Is this theory about Universe and information true?

Question

I recently saw this video about information and randomness. At some point, it states that a completely predictable universe would infringe the second law of thermodynamics, because it would imply that the overall information of the Universe would be conserved throughout time, thus leading to a costant entropy Universe. Also, it states that the additional information that is increasing entropy is coming from QM randomness.

I recognize it's a really fascinating theory, but is it true? Is the equivalence between information and entropy sensible?

Answer 1

The relation between entropy and information is well established; indeed, Shannon entropy is the seminal measure of the information in a system.

The other question, about determinacy and information, is more complex, and even more complex yet when extended to the entire universe. Let us set aside, for now, the fact that quantum mechanics would seem to suggest -- under conventional interpretations -- an inherent indeterminacy.

We'll start from classical thermodynamic entropy: 'Maxwell's Demon' is a hypothetical entity with 'perfect knowledge' of a system, capable of sorting molecules according their energy, but Landauer showed that such a creature, in order to function, would itself have to increase the net entropy. Specifically, if there is a logically irreversible change in information, other degrees of freedom will experience an entropy increase. Naively, think of your computer's CPU getting hot. This means that at a minimum, by churning through our propositions in our 'theory of everything' for this determinist universe, we won't be decreasing the entropy, which is OK by the second law: consider an isolated system that has reached thermodynamic equilibrium, and then consider whether you are willing to accept that the universe may be a closed system.

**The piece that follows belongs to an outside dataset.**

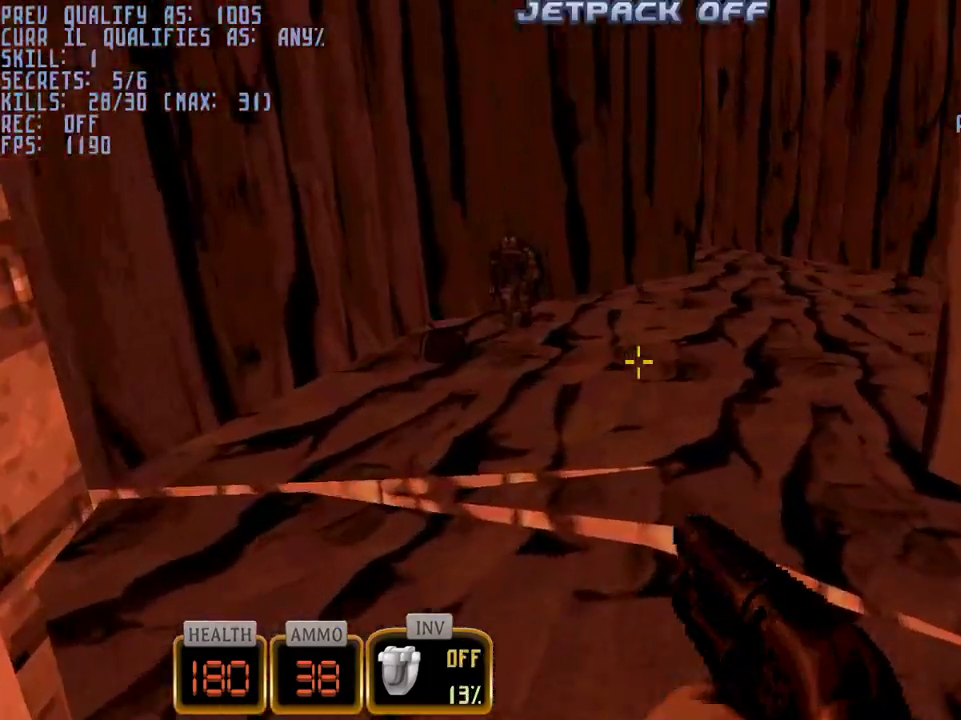
{"keys": ["w"], "mouse": ["left"], "events": [[367, "mouse_left", "down"]]}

Quantum mechanics complicates it. Here, if conventional thought is followed, there is an inherent randomness. Specifically, if we further accept unitarity (ie the sum of possible probabilities of measurement outcomes is 1, fairly uncontroversial), then we have, thanks to Everett, a proof that the second law is implied (the theorem is independent of his `many worlds' interpretation, which is rather an attempt to explain what the implications are) -- pg 122 here.

What this tells us, in summary, is that classical thermodynamics is consistent with a determinate universe under some constraints, but the very reason that QM says the universe is not determinate is precisely an explanation of the second law. Can we infer from this that QM is the sole cause of this? Under the assumption that QM is a complete theory, then yes. We know that it is isn't, in the sense that it doesn't tell us everything we would like to know about the world -- but most of the attempts to extend it to include general relativity, for example, and certainly the credible ones, accept the same assumption of unitarity, and the uncertainty principle, and so forth. If these theories, such as string theory, don't end up introducing another mechanism by which entropy would increase, independent of QM randomness, then that is indeed the cause.

Answer 2

There are a lot of misconceptions here so let's take it one step at a time. The entropy in classical mechanics is called the Gibbs entropy,

$$S = - k_B \sum_i p_i \ln p_i,$$ where $p_i$ is the probability of some microstate $i$.

This is essentially the same thing as Shannon entropy for physical systems. With this concept one can view knowing probabilities of something as "information". It is really just a different name for knowledge of probabilities so the more your knowledge of probabilities restricts the possible outcomes the more "information" you have. In this sense one may view entropy as the lack of information - the more entropy a system has the less you know about it. Please don't be mystified by saying "information" is related to entropy. This is how we define information - via knowledge of probability distributions.

As an example, say that you have $p_1=1$, $p_2=0$, $p_3=0$ etc. that means that you know that your system is in state $i=1$ with 100% certainty and your "information" about the system is maximal (because you know exactly in what state it is) and therefore the entropy is 0.

With that out of the way, there are two possible sources of randomness in our Universe,

1. Randomness of time evolution - meaning that the system evolves in random fashion. This is not the case for closed systems in neither classical nor quantum physics. Therefore simple evolution in time cannot increase entropy in either theory and information is always conserved.

2. Randomness of the initial conditions of the system - This is indeed a fundamental concept in quantum physics, one which you will always have in general.

Now, the above mentioned entropy does not hold in general in quantum physics. Rather one replaces it with its generalization, the von Neumann entropy, $$ S = - \mathrm{tr}(\rho \ln \rho), $$ where $\rho$ is the density matrix (which encodes both classical and quantum uncertainties about the system). Now, if the system is in a so-called pure state, meaning that there is no classical uncertainty about it and is described by a wave function, then the entropy is 0. So you see, only the old idea of classical randomness influences the value of entropy. The new quantum randomness is fundamental. You can't avoid having it, but if you have only quantum randomness then the entropy is still 0.

The second law of thermodynamics holds for both quantum and classical systems and quantum and classical entropy so the statement "that the additionally [sic] information that is increasing entropy is coming from QM randomness" is not true because it cannot explain why we still see entropy increase even when we count only classical randomness as entropy (von Neumann entropy). In fact, to derive the second law you need to go beyond closed, isolated, systems, but this is another issue. The point is that appealing to quantum physics will not help you to derive the second law.